Directions for this task »
In the retirement passage, which population group is named as the fastest-growing in the country?

Selected passage »
From the Wharton School at University of Pennsylvania


“Most of us tend to underestimate life spans. And that’s not surprising, says Eileen Sharkey, chairwoman of Sharkey, Howes & Javer, a financial planning firm in Denver. Many people, she notes, still have an image in their minds of (in particular) grandparents retiring – and dying relatively soon after. “We’re still fighting that problem,” she says – when, in fact, individuals age 85-plus are the fastest-growing population group in the country.”

From the Social Security Administration

Special tip here: Wait till age 70 if you can afford it to collect your benefits. Let’s say your benefit would be $1,000 a month at age 66, the official age for full benefits. But it you wait, there is a bonus of 8% for each year until age 70. You don’t have to keep working, you simply have to wait. At age 70, your benefit would be $1,320 a month. That bonus is for the rest of your life. You are ahead of the game financially if you make it to age 81 or 82.

Some Words of Wisdom from Mark Twain

When you are through fooling with these calculators, enjoy the wisdom of Mark Twain. Some excerpts from his 70th birthday speech to a dinner of family and friends:

“The seventieth birthday! It is the time of life when you arrive at a new and awful dignity; when you may throw aside the decent reserves which have oppressed you for a generation, and stand unafraid and unabashed upon your seven-terraced summit and look down and teach – unrebuked. You can tell the world how you got there. It is what they all do. I have been anxious to explain my own system this long time, and now at last I have the right.

(Data extracted from a collection)
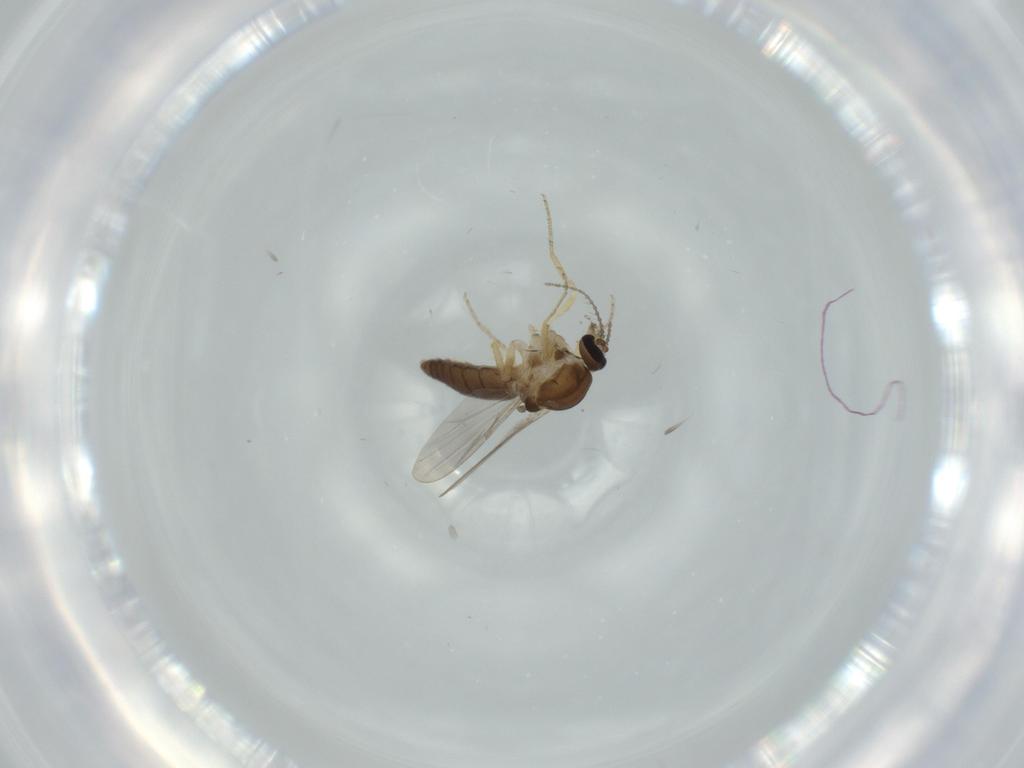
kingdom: Animalia
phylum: Arthropoda
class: Insecta
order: Diptera
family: Ceratopogonidae
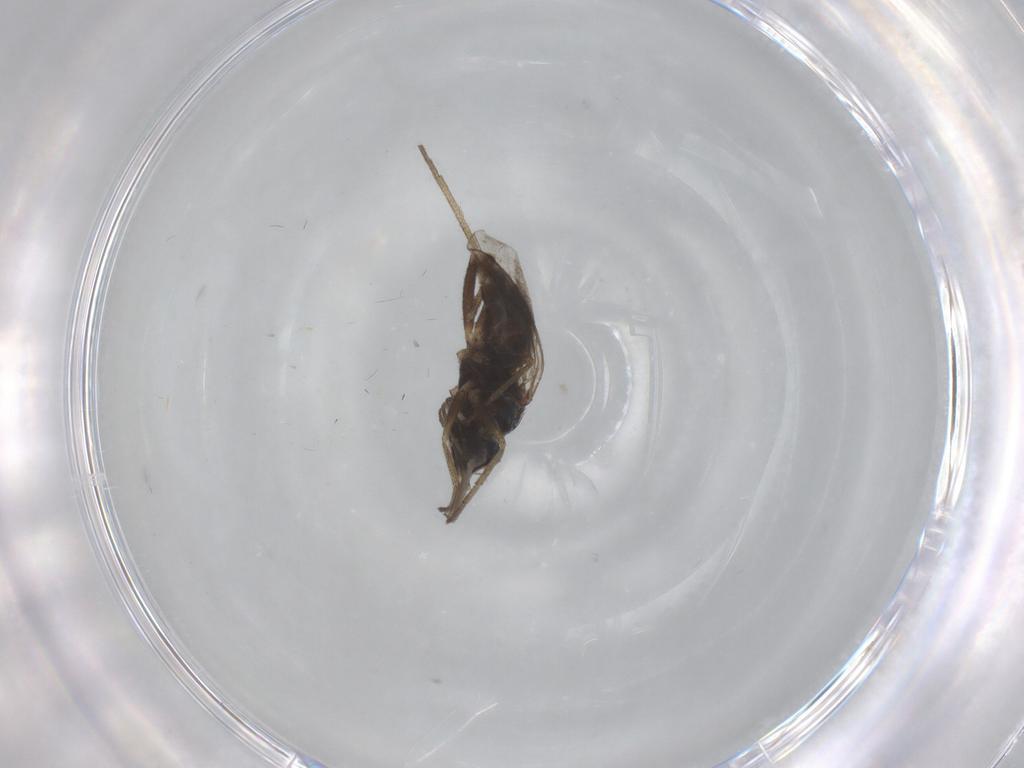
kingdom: Animalia
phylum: Arthropoda
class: Insecta
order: Diptera
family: Chironomidae
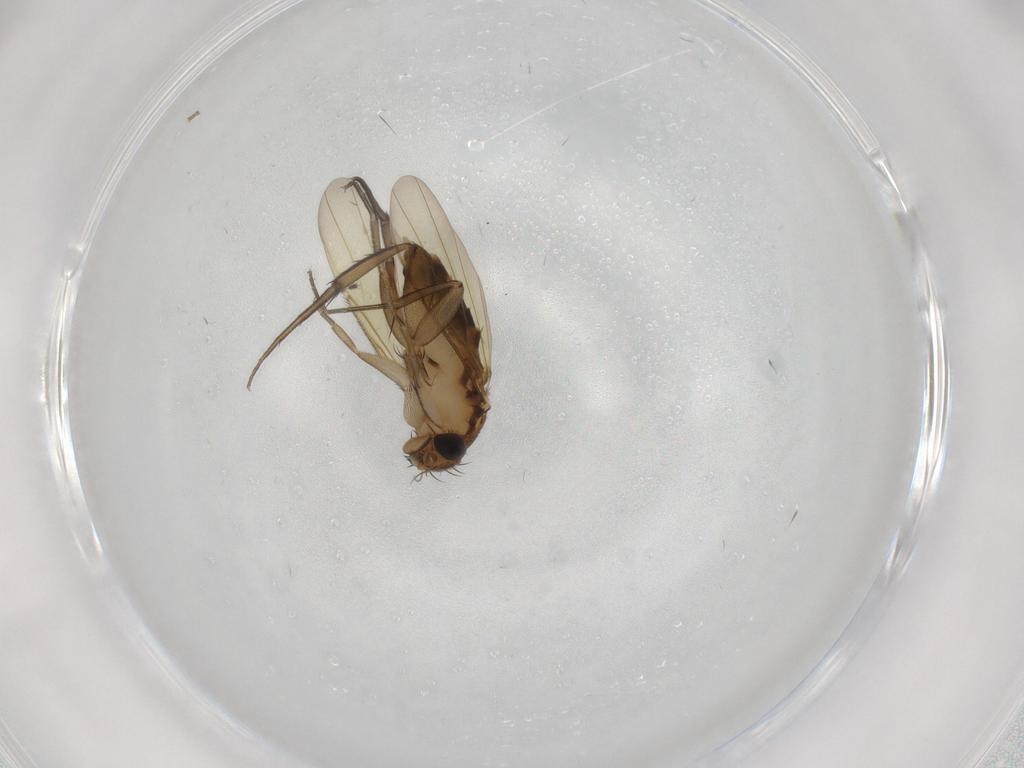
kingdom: Animalia
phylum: Arthropoda
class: Insecta
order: Diptera
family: Phoridae
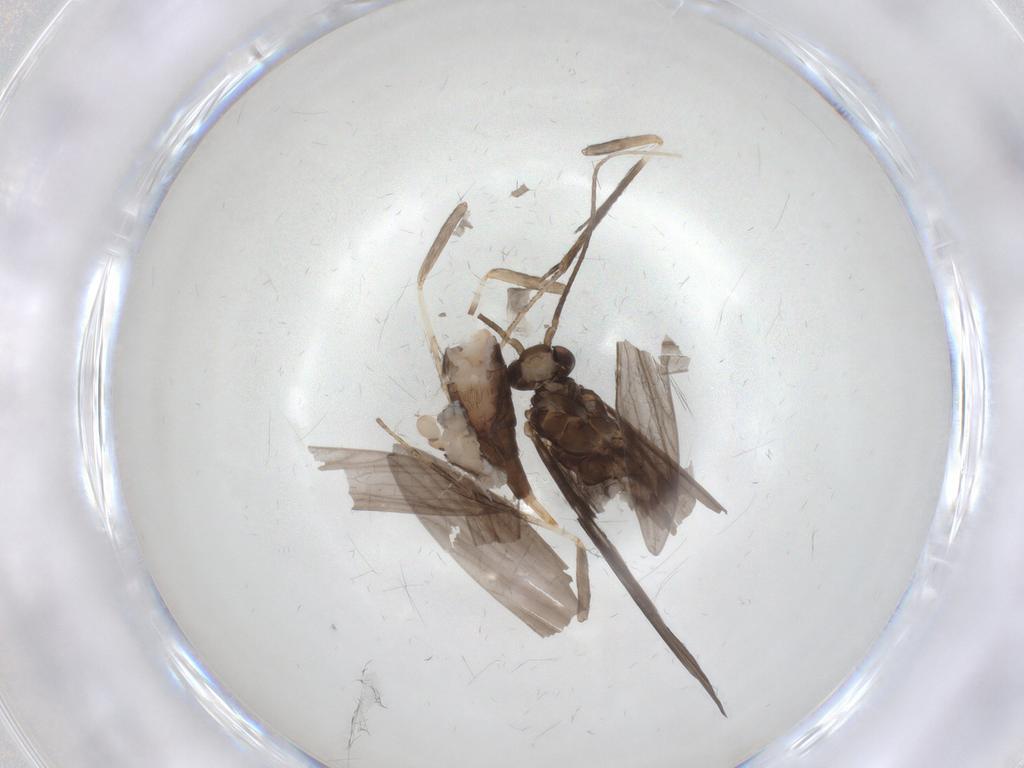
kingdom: Animalia
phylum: Arthropoda
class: Insecta
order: Trichoptera
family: Xiphocentronidae
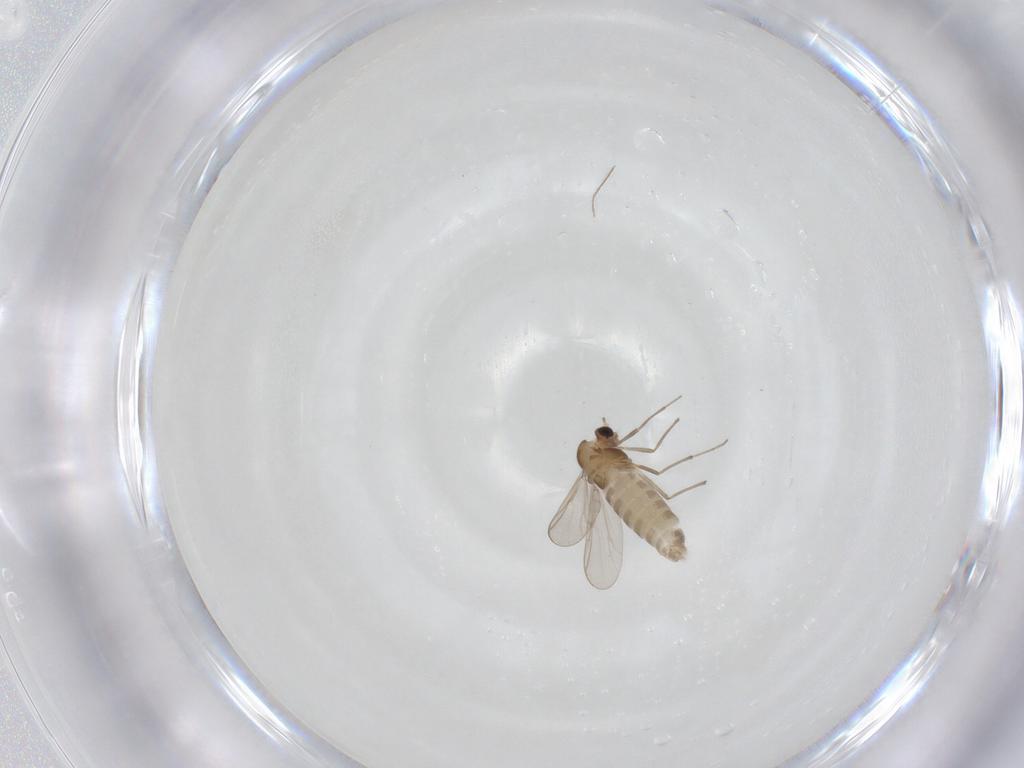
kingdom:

Result for this task »
Individuals age 85-plus.